- _Available data_
-----
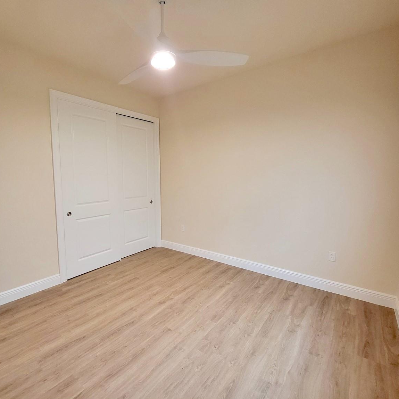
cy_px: 195
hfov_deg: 87.0
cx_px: 174
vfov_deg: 87.4
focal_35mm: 16
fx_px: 209
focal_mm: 1.74
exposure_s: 1/60
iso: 400
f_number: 2.2
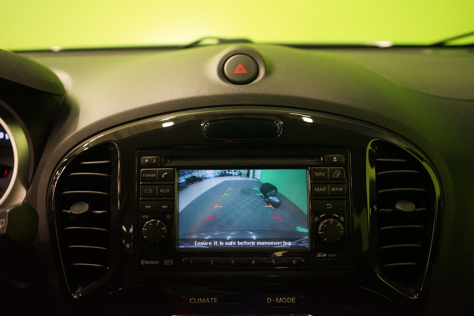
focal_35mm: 33
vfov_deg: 40.0
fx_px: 434
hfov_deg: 57.2
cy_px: 158
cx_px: 237
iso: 6400
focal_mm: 33
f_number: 4
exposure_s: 1/50
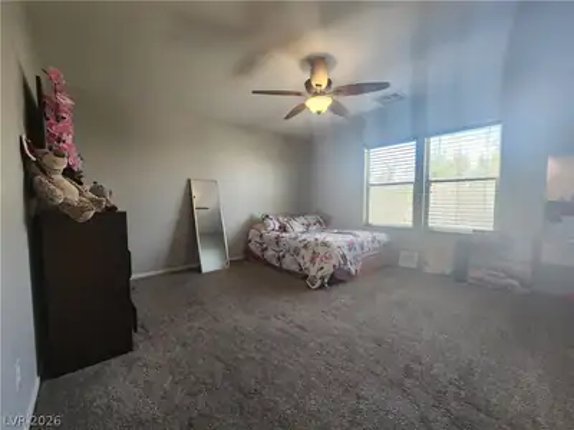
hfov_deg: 106.2
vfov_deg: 89.9
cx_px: 287
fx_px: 216
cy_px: 215
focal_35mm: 13
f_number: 2.2
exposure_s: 1/60
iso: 125
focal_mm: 2.2
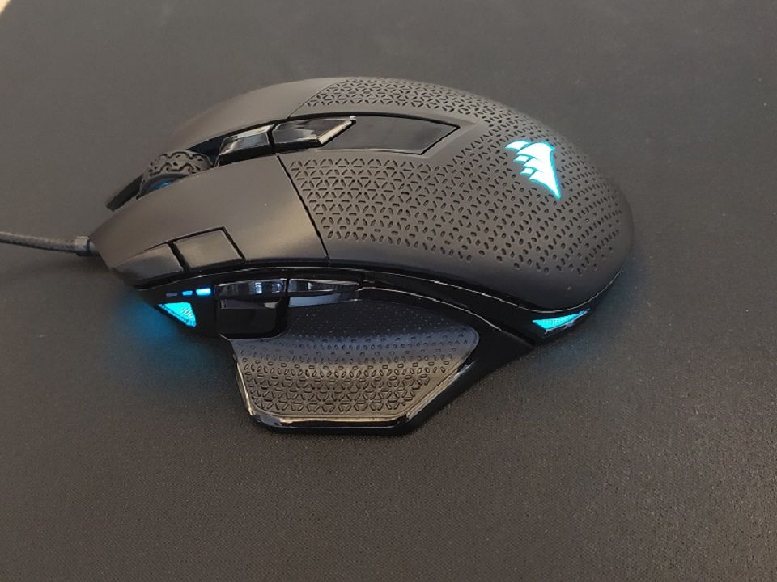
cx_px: 388
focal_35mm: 26
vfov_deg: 53.1
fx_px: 584
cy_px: 291
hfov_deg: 67.3
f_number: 1.5
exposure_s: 1/40
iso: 320
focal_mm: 4.3
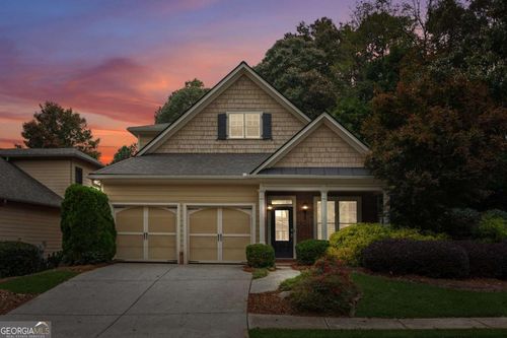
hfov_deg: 61.9
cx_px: 254
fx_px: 422
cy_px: 169
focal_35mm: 30
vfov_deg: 43.6
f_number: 8
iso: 400
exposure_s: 1/320
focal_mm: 20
-----
- _Exercise goal_
Reproduce the listing verbatim, and keep the pictures out of the copy.

- _Solved problem_
cy_px: 195
hfov_deg: 87.0
cx_px: 174
vfov_deg: 87.4
focal_35mm: 16
fx_px: 209
focal_mm: 1.74
exposure_s: 1/60
iso: 400
f_number: 2.2
focal_35mm: 33
vfov_deg: 40.0
fx_px: 434
hfov_deg: 57.2
cy_px: 158
cx_px: 237
iso: 6400
focal_mm: 33
f_number: 4
exposure_s: 1/50
hfov_deg: 106.2
vfov_deg: 89.9
cx_px: 287
fx_px: 216
cy_px: 215
focal_35mm: 13
f_number: 2.2
exposure_s: 1/60
iso: 125
focal_mm: 2.2
cx_px: 388
focal_35mm: 26
vfov_deg: 53.1
fx_px: 584
cy_px: 291
hfov_deg: 67.3
f_number: 1.5
exposure_s: 1/40
iso: 320
focal_mm: 4.3
hfov_deg: 61.9
cx_px: 254
fx_px: 422
cy_px: 169
focal_35mm: 30
vfov_deg: 43.6
f_number: 8
iso: 400
exposure_s: 1/320
focal_mm: 20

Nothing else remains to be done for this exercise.